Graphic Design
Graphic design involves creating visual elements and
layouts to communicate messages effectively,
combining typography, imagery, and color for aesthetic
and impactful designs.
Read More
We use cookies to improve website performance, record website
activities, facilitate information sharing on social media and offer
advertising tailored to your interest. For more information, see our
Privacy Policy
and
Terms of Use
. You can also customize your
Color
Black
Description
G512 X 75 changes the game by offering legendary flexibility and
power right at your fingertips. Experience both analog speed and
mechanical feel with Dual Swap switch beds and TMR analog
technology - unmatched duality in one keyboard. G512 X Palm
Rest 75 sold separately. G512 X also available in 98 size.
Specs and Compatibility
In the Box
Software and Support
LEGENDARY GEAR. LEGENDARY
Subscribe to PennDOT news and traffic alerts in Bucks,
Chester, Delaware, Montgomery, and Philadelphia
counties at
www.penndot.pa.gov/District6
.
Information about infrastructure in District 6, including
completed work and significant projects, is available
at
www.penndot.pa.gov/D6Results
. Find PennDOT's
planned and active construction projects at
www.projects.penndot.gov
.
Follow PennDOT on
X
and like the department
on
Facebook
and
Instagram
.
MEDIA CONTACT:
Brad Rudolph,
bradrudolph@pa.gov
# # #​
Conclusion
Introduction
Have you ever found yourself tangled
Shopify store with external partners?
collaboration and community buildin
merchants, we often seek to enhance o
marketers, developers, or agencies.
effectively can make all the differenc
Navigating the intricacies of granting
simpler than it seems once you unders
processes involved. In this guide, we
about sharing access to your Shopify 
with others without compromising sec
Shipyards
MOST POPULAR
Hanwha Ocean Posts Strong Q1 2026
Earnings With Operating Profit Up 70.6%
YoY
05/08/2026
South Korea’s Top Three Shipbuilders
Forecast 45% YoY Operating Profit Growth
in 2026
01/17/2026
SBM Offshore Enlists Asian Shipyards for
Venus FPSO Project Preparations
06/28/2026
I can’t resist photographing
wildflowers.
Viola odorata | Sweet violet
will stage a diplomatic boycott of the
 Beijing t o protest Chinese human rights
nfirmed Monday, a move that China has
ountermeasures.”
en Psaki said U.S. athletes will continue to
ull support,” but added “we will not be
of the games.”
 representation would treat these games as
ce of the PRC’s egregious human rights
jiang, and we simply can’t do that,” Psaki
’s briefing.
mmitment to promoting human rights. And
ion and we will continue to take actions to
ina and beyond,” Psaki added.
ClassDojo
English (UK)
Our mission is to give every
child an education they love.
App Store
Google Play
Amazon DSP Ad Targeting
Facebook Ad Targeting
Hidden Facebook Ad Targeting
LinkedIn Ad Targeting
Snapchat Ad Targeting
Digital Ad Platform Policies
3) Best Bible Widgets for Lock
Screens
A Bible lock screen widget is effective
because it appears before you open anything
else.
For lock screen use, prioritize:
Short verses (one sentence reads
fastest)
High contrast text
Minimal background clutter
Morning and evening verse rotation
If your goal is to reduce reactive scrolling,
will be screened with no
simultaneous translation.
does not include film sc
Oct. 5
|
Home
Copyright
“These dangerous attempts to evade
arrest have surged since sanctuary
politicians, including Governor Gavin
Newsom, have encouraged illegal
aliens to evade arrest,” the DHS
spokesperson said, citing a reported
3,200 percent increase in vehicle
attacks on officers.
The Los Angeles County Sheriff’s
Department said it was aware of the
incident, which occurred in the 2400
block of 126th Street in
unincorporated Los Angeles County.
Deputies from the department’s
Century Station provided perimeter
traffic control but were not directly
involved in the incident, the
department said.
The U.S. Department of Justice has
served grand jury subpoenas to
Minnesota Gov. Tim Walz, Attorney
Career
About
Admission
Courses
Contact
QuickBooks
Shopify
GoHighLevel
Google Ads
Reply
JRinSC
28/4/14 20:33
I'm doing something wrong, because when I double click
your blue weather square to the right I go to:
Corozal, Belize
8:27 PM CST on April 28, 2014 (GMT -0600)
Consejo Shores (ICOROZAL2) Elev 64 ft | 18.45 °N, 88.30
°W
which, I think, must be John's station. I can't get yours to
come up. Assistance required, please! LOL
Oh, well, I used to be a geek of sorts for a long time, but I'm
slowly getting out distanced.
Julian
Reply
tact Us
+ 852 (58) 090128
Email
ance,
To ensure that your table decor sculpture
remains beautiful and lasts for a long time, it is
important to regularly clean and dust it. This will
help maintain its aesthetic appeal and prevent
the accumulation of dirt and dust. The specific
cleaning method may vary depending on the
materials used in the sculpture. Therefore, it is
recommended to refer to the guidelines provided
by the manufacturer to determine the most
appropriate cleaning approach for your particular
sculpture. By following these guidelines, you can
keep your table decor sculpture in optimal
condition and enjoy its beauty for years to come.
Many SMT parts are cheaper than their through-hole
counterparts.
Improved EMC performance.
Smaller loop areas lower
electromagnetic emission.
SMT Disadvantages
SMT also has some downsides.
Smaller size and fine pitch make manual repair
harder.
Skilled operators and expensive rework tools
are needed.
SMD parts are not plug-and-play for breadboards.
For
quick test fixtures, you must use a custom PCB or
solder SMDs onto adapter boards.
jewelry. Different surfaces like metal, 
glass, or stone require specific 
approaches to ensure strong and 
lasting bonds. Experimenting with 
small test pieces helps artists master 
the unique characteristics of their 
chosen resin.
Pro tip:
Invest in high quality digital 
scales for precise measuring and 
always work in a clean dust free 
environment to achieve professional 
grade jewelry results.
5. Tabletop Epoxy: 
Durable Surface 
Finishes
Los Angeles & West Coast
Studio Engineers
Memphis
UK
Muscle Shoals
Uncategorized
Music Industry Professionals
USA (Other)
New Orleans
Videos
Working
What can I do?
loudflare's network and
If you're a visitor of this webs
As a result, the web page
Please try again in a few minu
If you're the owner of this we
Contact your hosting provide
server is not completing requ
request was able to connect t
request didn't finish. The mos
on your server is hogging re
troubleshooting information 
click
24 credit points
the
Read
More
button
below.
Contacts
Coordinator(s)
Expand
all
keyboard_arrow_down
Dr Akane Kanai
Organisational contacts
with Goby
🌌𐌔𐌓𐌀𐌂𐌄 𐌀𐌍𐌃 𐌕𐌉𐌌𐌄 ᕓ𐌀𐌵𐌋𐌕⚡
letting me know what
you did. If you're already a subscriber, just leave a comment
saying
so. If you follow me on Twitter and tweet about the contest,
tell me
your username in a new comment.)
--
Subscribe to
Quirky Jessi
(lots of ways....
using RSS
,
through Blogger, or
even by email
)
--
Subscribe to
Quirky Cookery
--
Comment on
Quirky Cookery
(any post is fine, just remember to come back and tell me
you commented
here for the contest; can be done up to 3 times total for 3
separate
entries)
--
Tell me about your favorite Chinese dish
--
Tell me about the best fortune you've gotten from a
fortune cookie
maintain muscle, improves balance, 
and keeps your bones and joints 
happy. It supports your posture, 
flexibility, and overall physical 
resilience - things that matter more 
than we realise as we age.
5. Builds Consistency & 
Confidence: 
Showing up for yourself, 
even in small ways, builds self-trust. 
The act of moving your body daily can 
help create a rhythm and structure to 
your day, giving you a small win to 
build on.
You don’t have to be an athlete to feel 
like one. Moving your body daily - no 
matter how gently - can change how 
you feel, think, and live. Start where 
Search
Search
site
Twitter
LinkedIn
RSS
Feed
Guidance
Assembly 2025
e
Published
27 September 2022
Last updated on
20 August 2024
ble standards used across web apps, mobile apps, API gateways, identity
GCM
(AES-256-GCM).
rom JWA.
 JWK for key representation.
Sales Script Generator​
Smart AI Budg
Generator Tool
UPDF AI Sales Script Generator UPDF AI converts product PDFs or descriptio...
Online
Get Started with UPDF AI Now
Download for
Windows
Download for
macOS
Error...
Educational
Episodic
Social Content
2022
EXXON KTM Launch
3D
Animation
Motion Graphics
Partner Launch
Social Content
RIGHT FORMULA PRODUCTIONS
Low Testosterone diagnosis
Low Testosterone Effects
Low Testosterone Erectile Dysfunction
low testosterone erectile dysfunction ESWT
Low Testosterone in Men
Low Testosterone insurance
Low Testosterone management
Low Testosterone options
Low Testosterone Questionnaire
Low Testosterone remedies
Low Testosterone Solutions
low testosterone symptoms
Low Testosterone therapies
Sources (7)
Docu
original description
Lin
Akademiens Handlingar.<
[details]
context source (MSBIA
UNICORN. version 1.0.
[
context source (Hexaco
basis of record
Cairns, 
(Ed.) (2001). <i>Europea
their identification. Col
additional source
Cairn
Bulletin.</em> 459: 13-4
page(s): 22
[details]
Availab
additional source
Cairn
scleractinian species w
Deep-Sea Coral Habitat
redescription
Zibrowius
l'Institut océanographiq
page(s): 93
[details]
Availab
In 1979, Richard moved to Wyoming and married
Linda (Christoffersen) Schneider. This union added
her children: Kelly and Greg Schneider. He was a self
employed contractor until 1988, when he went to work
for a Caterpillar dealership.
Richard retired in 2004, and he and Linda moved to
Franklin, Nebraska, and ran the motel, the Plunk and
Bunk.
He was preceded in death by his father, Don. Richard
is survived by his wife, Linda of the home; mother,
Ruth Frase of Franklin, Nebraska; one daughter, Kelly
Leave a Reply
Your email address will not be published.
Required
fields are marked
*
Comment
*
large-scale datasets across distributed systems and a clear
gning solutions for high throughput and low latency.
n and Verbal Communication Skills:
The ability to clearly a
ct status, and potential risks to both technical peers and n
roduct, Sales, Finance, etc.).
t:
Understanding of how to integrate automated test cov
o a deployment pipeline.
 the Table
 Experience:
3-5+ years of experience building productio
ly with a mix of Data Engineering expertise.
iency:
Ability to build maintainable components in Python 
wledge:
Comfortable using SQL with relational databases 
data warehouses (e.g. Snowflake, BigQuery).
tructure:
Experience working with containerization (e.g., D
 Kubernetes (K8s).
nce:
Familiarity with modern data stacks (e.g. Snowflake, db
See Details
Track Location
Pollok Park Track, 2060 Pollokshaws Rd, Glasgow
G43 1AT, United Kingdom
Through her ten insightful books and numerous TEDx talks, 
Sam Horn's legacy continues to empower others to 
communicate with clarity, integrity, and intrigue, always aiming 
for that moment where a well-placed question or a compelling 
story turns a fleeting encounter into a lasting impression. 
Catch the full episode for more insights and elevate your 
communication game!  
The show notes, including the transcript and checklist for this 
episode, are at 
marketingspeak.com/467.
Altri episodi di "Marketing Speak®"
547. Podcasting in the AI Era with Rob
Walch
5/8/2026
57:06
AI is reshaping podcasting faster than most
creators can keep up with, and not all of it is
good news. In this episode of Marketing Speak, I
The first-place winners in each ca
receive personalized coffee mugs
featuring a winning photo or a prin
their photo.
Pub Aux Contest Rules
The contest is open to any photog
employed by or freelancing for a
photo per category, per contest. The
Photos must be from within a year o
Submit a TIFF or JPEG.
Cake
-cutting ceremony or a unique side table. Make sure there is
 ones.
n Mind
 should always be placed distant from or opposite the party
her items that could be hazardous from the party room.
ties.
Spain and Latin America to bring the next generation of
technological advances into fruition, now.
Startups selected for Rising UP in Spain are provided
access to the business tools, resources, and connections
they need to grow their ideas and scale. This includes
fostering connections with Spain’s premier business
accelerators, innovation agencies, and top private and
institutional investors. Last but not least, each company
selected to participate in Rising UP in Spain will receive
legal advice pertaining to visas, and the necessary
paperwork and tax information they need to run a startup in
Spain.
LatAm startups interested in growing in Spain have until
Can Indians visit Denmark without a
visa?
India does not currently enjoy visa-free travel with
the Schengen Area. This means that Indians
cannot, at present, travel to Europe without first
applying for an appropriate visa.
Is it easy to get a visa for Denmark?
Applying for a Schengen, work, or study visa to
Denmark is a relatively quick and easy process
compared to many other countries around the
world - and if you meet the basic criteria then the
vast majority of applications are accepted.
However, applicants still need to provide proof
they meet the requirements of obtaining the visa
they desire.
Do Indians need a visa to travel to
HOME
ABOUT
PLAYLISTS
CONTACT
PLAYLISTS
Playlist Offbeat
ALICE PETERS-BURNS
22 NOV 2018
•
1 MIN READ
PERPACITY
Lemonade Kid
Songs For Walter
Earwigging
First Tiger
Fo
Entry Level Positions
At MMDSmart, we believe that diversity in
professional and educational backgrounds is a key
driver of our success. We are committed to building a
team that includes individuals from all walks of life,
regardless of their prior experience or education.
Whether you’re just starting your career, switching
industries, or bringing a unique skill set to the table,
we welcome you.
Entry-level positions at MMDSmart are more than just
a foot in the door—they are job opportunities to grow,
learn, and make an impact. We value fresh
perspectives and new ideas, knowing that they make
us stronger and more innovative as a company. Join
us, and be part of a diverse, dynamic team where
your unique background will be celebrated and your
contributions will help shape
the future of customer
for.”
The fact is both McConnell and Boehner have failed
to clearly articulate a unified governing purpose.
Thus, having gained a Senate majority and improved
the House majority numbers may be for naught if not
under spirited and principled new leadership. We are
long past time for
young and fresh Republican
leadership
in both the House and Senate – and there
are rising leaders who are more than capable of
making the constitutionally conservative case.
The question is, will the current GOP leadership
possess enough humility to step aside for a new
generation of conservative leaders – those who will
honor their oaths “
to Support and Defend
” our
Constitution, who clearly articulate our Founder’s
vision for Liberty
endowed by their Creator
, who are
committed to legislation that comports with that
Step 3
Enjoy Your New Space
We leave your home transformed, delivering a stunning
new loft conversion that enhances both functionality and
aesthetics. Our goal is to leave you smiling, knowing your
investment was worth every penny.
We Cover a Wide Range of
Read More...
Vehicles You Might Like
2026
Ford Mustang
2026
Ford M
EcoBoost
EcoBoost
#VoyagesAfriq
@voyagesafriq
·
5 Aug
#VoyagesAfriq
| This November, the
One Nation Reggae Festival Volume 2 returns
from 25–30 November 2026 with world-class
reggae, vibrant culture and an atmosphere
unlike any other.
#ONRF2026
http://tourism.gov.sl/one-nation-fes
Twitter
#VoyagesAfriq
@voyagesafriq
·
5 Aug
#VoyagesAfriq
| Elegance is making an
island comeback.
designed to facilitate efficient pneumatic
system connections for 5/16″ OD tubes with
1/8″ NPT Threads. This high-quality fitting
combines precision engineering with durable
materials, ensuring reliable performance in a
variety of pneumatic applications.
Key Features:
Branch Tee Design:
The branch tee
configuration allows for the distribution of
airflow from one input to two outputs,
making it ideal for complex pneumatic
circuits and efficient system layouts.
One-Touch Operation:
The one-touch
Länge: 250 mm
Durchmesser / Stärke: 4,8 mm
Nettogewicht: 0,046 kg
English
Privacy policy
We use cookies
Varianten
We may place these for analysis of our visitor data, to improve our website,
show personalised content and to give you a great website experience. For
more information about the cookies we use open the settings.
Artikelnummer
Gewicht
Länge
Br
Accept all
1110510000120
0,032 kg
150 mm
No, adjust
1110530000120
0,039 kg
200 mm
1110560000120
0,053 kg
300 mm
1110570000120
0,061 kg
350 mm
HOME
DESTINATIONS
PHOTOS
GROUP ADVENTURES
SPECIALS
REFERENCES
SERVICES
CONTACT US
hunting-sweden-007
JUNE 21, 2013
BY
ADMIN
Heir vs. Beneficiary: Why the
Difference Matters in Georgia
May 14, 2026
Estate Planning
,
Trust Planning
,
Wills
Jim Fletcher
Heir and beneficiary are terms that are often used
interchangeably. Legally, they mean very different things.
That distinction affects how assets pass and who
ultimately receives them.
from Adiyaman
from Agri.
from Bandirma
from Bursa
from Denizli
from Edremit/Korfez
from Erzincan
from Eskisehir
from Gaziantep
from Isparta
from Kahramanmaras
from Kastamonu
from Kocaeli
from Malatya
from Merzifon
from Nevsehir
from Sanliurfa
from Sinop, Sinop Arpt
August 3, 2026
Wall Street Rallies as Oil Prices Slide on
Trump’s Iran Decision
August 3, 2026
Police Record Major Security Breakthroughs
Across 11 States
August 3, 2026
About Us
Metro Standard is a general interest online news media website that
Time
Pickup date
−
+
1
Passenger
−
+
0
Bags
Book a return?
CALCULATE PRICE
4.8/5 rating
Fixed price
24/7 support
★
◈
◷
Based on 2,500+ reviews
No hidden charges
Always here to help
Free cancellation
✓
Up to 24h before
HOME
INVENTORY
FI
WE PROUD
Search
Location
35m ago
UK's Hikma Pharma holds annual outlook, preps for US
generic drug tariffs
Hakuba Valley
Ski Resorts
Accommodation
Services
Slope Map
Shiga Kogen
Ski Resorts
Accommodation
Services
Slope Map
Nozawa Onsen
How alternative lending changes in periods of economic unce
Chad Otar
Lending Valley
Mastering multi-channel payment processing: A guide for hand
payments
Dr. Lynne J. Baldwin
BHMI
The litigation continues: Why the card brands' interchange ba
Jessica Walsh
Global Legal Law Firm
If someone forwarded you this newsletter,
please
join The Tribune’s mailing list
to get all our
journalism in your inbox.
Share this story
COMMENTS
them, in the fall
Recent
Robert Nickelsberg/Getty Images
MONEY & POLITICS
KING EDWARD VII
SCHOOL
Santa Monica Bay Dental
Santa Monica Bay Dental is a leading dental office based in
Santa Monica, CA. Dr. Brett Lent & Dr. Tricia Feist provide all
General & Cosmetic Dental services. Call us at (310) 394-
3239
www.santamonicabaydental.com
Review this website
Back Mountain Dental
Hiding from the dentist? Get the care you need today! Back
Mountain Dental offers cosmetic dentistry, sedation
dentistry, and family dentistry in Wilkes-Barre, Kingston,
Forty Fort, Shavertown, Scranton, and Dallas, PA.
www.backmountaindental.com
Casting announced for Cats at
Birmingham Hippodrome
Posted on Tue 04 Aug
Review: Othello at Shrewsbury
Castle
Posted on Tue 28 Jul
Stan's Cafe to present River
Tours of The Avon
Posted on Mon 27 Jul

==========

Copy out word for word each line of the listing, from the very first line down to the line containing "LEGENDARY GEAR. LEGENDARY", and stop after that line.

Your solution:
Graphic Design
Graphic design involves creating visual elements and
layouts to communicate messages effectively,
combining typography, imagery, and color for aesthetic
and impactful designs.
Read More
We use cookies to improve website performance, record website
activities, facilitate information sharing on social media and offer
advertising tailored to your interest. For more information, see our
Privacy Policy
and
Terms of Use
. You can also customize your
Color
Black
Description
G512 X 75 changes the game by offering legendary flexibility and
power right at your fingertips. Experience both analog speed and
mechanical feel with Dual Swap switch beds and TMR analog
technology - unmatched duality in one keyboard. G512 X Palm
Rest 75 sold separately. G512 X also available in 98 size.
Specs and Compatibility
In the Box
Software and Support
LEGENDARY GEAR. LEGENDARY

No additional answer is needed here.